Important 2016 Sessional Dates:
January 24th, 2016: Last day to add or change meeting sections in S courses.
February 15th, 2016: Last day to drop Y section code courses from academic record and GPA.
March 13th, 2016: Last day to drop S section code courses from academic record and GPA.
It doesn’t have to mess up your GPA
Though it might sound scary, Late Withdrawal (LW) is your friend. LW allows for you to drop a class late without it messing up your GPA. Instead of your mark being recorded on your transcript, LW is recorded instead, leaving no affect on your grades. Arts & Science students can request a LW for up to 3.0 FCE through their registrar, but it’s best to try not to use it more than once or twice. If you like the idea of hiding your marks from your transcript, but don’t want to forfeit the credit, check out Credit/No Credit.

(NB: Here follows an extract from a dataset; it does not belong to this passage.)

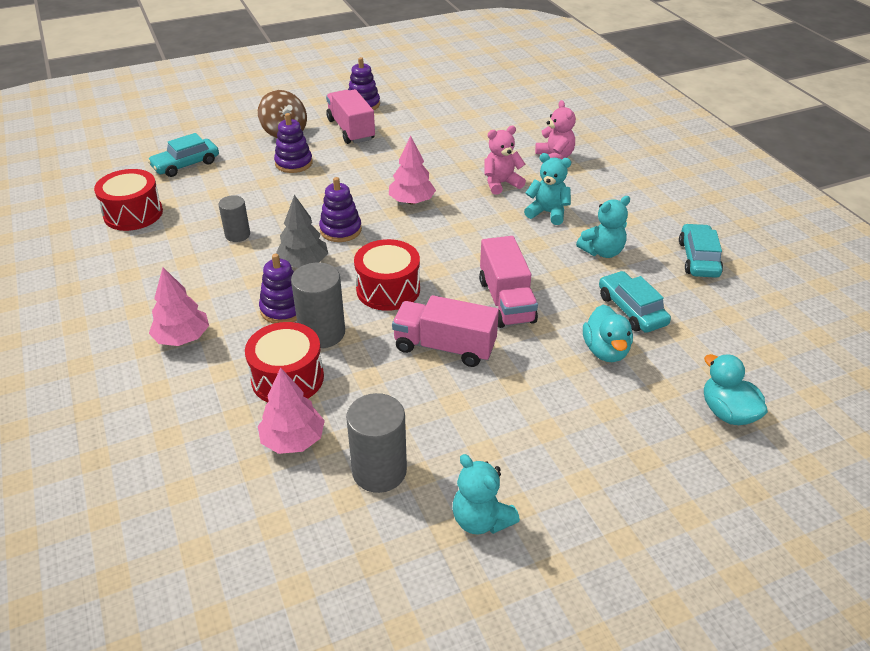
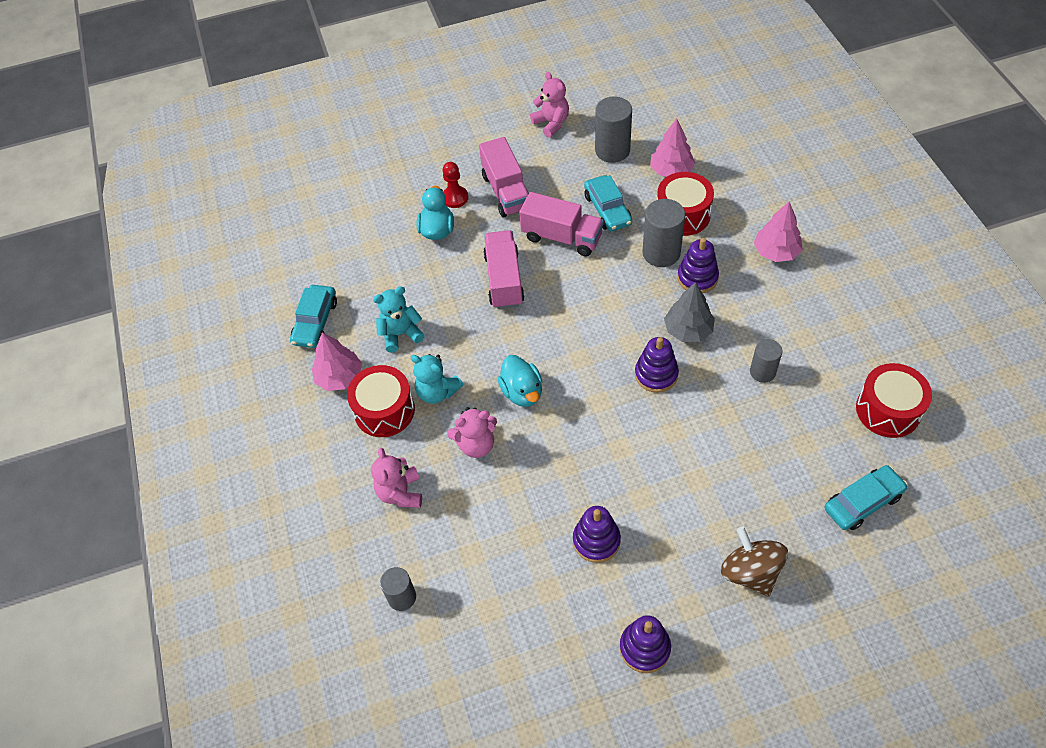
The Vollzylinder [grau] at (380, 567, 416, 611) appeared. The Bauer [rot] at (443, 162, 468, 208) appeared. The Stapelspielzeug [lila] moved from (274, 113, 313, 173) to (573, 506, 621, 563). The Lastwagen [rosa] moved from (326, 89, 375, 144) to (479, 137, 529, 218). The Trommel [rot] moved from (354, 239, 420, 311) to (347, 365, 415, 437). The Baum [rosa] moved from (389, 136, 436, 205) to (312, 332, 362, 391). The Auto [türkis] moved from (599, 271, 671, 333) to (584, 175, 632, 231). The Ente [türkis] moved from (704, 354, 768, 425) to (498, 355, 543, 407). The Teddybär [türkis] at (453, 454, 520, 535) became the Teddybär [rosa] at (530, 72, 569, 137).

Create a pros and cons list
It may be old school, but writing down a pros and cons list is a great way to visualize your options, and eliminate irrational arguments. Once you have a physical representation of both the positive and negatives of your decision, you’ll be able to think through the situation with more clarity and less anxiety.
“We’re not a good match”
There is no shame in dropping a class. Whether you feel like the class isn’t a good fit for you, there are extenuating circumstances that are affecting your performance, or you just regret your decision, dropping is okay. In order to earn a bachelor’s degree at U of T, you need to earn 20 FCEs. That means that during your time here, you’ll be taking between 20 and 40 classes! Odds are, not every class it going to be right for you, and not every class is going to be what you expected it to be.
When in doubt, talk to your registrar
Advice from friends and blog posts is great, but it will never be able to replace the level of expertise your registrar has when it comes to academic affairs (unless your friends with your registrar, in that case good job!). Your registrar is there to advise you and help you feel less confused, so don’t be afraid of asking for their opinion!
Your wellbeing is more important than a credit
If you’re feeling overwhelmed, whether because of your classes or otherwise, please keep in mind that your wellbeing is more important than anything else. If you feel like dropping a course would improve your wellbeing, do it. There’s always be time to catch up.
If you’re finding yourself in a similar situation, I wish you all the best! Don’t worry: you’re not alone, and it’s not too late.